Stuart - We did a research paper recently. We were using Google searches and a year ago, we found millions of credit card details, full credit card details on the internet, as clear as you could see them. So we decided we'd run it again a year later just to see the state of the market and we were looking for personal details this time, how many organisations were leaking personal details of potential clients, and we have found some absolutely horrendous stuff there. One of the companies, we actually phoned them up and so, we've been doing this scan off the internet and it's just a simple Google search, and we're literally looking at a copy of someone's passport and his bank statement from 2011 and it was on a webserver, fully available, off the internet.
Chris - Now, what have you found in your quick scrutiny of our server?

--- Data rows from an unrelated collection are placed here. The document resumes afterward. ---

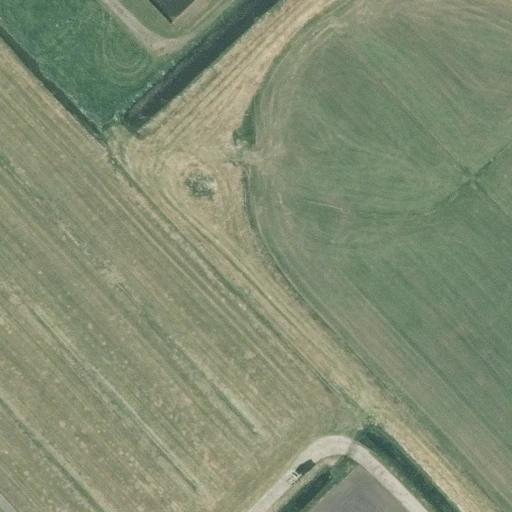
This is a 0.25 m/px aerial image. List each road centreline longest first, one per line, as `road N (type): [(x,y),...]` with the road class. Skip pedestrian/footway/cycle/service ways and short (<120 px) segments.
road 1 (track): [(418,511),(351,448),(320,447),(257,511)]
road 2 (track): [(105,0),(162,47),(186,41),(230,0)]
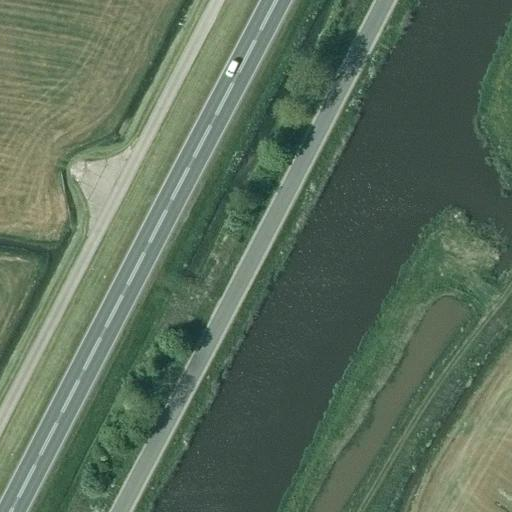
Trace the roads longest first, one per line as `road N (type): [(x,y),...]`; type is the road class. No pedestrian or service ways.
road 1 (trunk): [(12,511),(277,0)]
road 2 (unclassified): [(125,511),(387,0)]
road 3 (unclassified): [(211,0),(0,413)]
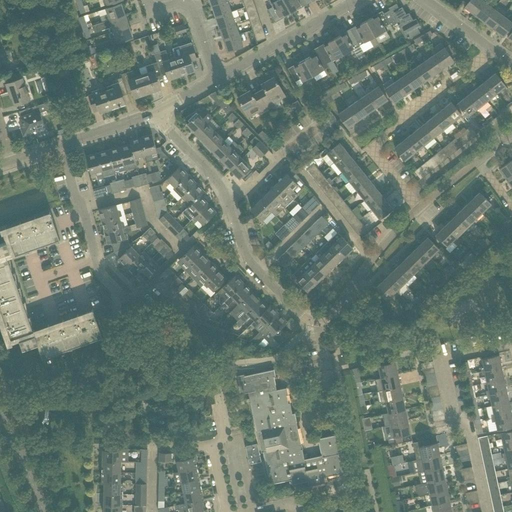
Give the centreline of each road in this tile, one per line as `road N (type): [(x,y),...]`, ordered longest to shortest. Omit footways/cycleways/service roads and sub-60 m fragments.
road 1 (residential): [(329,315),(310,320),(257,270),(220,185),(152,116)]
road 2 (residential): [(487,511),(471,435),(449,409),(435,346),(450,354),(511,341)]
road 3 (residential): [(418,207),(373,148),(494,53)]
road 4 (residential): [(157,280),(128,299),(99,272),(59,146)]
road 5 (residential): [(217,79),(358,0)]
road 6 (residential): [(329,315),(418,207)]
road 7 (residential): [(217,79),(194,13),(185,3),(161,9),(146,0)]
road 8 (residential): [(152,511),(159,446),(213,446)]
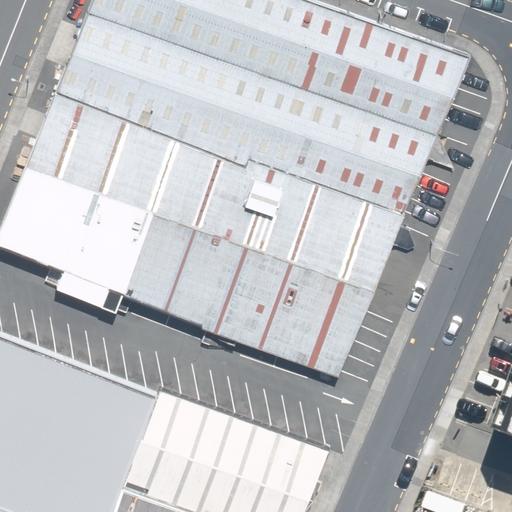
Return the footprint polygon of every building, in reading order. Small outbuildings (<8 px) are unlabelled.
[(313,0),(105,0),(100,16),(452,138),(483,60),(313,0)] [(100,16),(75,83),(423,211),(452,138),(100,16)] [(423,211),(75,83),(13,251),(361,379),(423,211)] [(158,388),(0,331),(0,511),(111,511),(122,484),(158,388)] [(303,511),(327,451),(158,388),(122,484),(198,511),(303,511)] [(198,511),(122,484),(111,511),(198,511)]
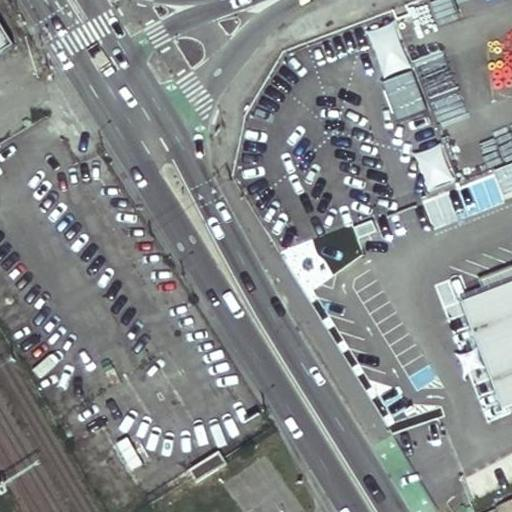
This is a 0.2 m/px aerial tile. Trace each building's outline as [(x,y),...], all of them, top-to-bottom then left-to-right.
[(397,22),(369,27),(377,74),(406,69),(397,22)] [(0,29),(0,56),(12,49),(0,29)] [(410,69),(382,79),(396,118),(424,108),(410,69)] [(414,150),(423,191),(452,184),(442,143),(414,150)] [(501,191),(511,186),(511,160),(493,167),(501,191)] [(511,265),(481,277),(488,296),(474,302),(511,401),(511,265)] [(132,438),(122,444),(137,467),(146,461),(132,438)] [(187,472),(194,483),(224,465),(218,454),(187,472)] [(511,511),(511,497),(494,506),(496,511),(511,511)]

Are we leakier than the Titanic?
Stuart - Well, you'll be glad to know, you're not bad at all actually. One that you have got is something called SNMP. What SNMP basically is, it's an announcement of who you are on the internet. So, what this is actually telling me at the moment, so I can tell you the version of your operating system, I can say what your network card is, I can even tell you the maker of your computers or servers that this is sat on. I can tell you every process that's currently running off your server.
What else have I got in here... one of the web pages you've got on there has actually got an email address which I can also use as a contact by potentially phoning you up and say, "Hi, my name is..." and I can get back into your business from there. The trick is, how you now use it because obviously, I know a lot of information about Naked Scientists servers and its infrastructure. The trick is, what you now do with that information. That's where it stumps your - what I would say, the 90%, the people out there who are just playing with being a hacker. The more serious guys will know what to do with this information, that's where we would - if we're taking this scan onwards, we would then use that as a potential target for someone to gain access.